What’s the best way to handle adverbs that immediately follow a verb with adaptive text? Here’s an example:
Check concentrating (this is the do not concentrate outside of combat rule):
if combat status is peace:
say "[We] [can] only concentrate in a combat situation." instead.
In perfect tense, we get:
Ideally, I could insert any adverb (not just “not”) into the right place no matter what the verb tense is. Is that even possible?
You could try a workaround like this – you’re going to need two separate substitutions, because Inform would have no way of telling when the adverb ends (compare “[We] [can] really only concentrate in a combat situation”).

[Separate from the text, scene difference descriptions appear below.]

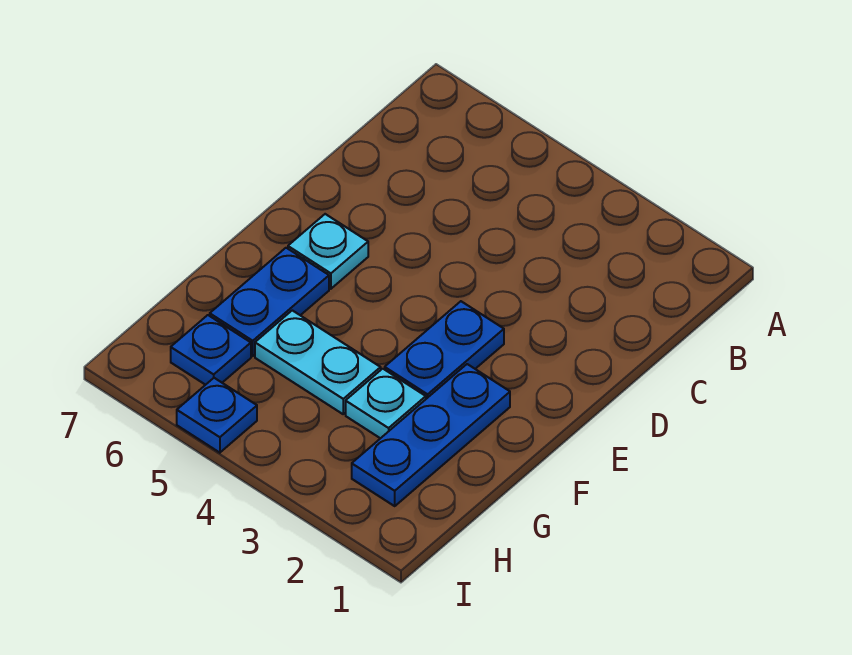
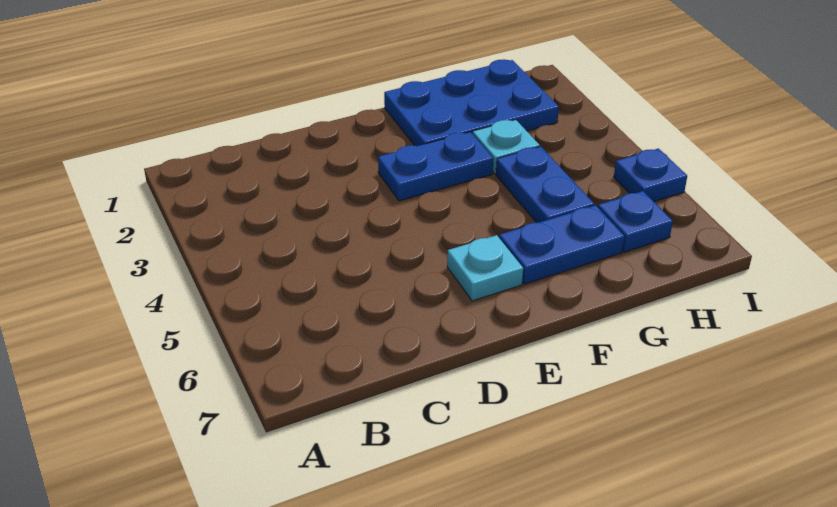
blue 1x3 plate [352,364,510,506] -> blue 2x3 plate [384,59,559,146]
cyan 1x2 plate [255,310,381,414] -> blue 1x2 plate [496,146,594,223]

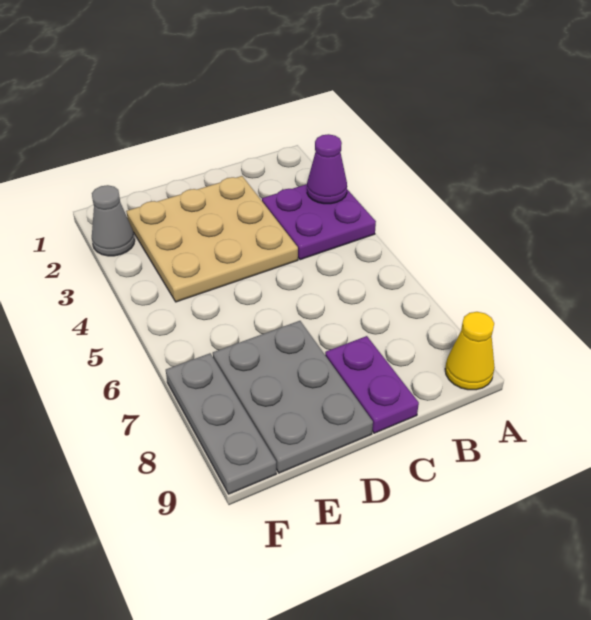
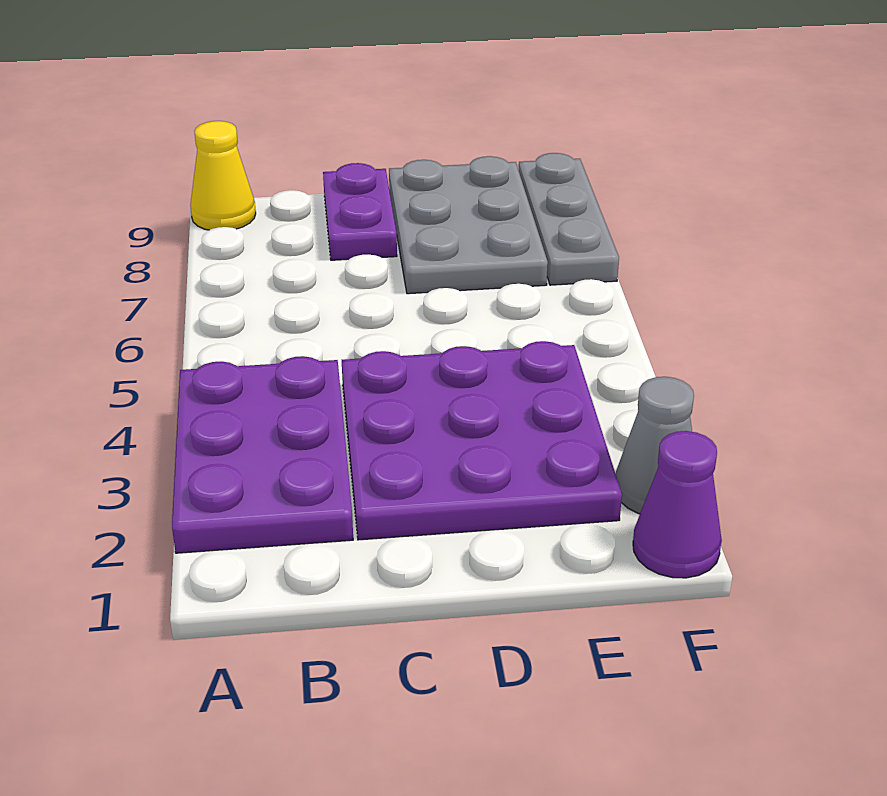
purple 2x2 plate [262,184,376,260] -> purple 2x3 plate [172,356,353,553]
purple 1x1 cone [307,134,347,204] -> purple 1x1 cone moved to [633,431,722,578]
tan 3x3 plate [126,176,298,302] -> purple 3x3 plate [342,341,622,540]

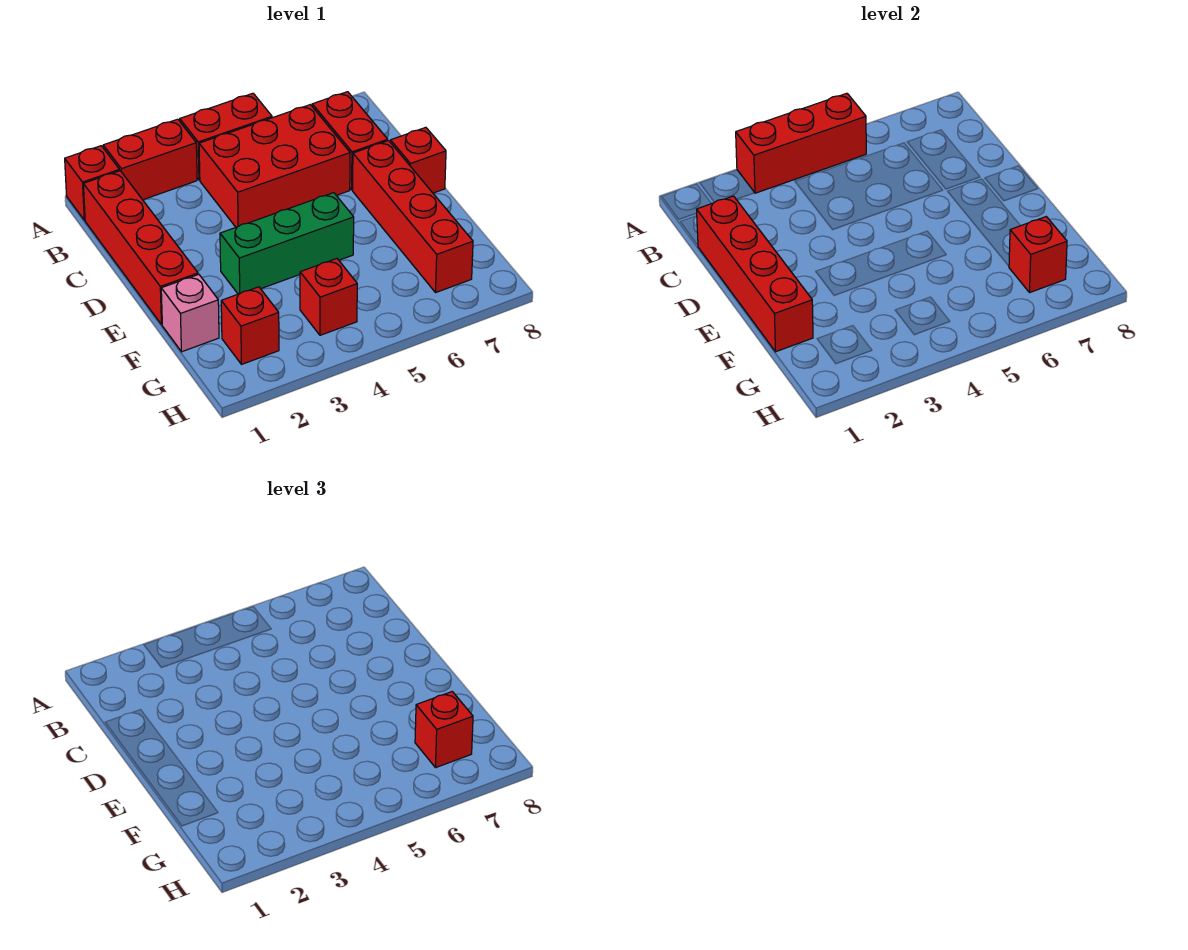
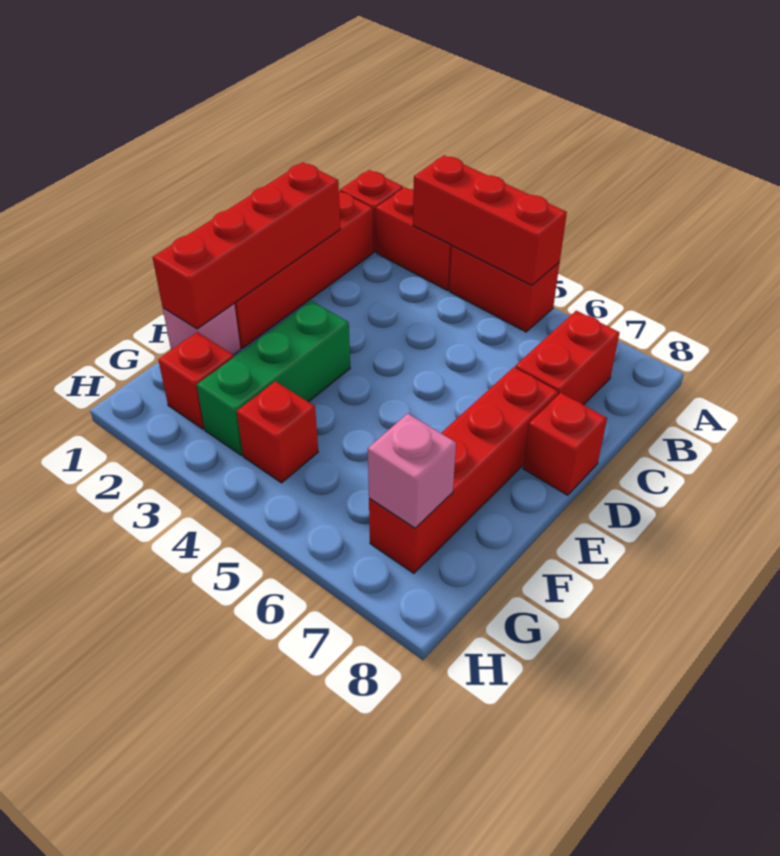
red 2x3 brick [199,105,350,227] -> none
green 1x3 brick [220,193,354,294] -> green 1x3 brick turned to [197,301,350,455]
red 1x1 brick [1009,217,1067,292] -> pink 1x1 brick [368,414,456,528]
red 1x1 brick [415,692,473,767] -> none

Thanks! I’m glad to see so much attention has been given to the matter.
I wonder if there is a need for a post-Plurality extension (Temporality?) that can do more serious verbal gymnastics for people who want to write extensions that play well in every tense.
Other things I’d want to see in such an extension:
add [will] as a modal verb like [would], [could], etc., e.g. “[We] [will have] to get the [noun] first.”
Force verbs to be progressive even if we’re in a perfect tense, e.g. “[Regarding the noun][Those] [adapt to be unable to in progressive tense] be opened.” - actually I can’t think of any reason why this shouldn’t be the default behavior for “can’t,” “cannot”, “won’t”, etc, and maybe “can” as well.
I have no suggestion for your actual problem, but I would say that the example sentence is misleading: I would write “[We] [can] concentrate only in a combat situation.” Your sentence could be read as saying that concentrating is the only thing we can do in a combat situation, rather than what you meant to say, that combat is the only time we are allowed to concentrate. Luckily, this formulation avoids the problem in the first place!
But you’ll probably encounter the same problem in other situations, so matt w’s link is probably useful. Apparently English grammar is hard and complicated!
I see what you’re saying, zahariel, but I think “You can only concentrate in…” sounds more natural. Sometimes precise English formulations sound stilted.
In fact, if it really did mean “Concentrating is the only thing you can do in combat situations,” I would be confused. Part of it is context. Compare these:
The first case is unambiguous. The second case should be clear according to a strict parsing, but in fact it is confusing because of our expectations about how things should work.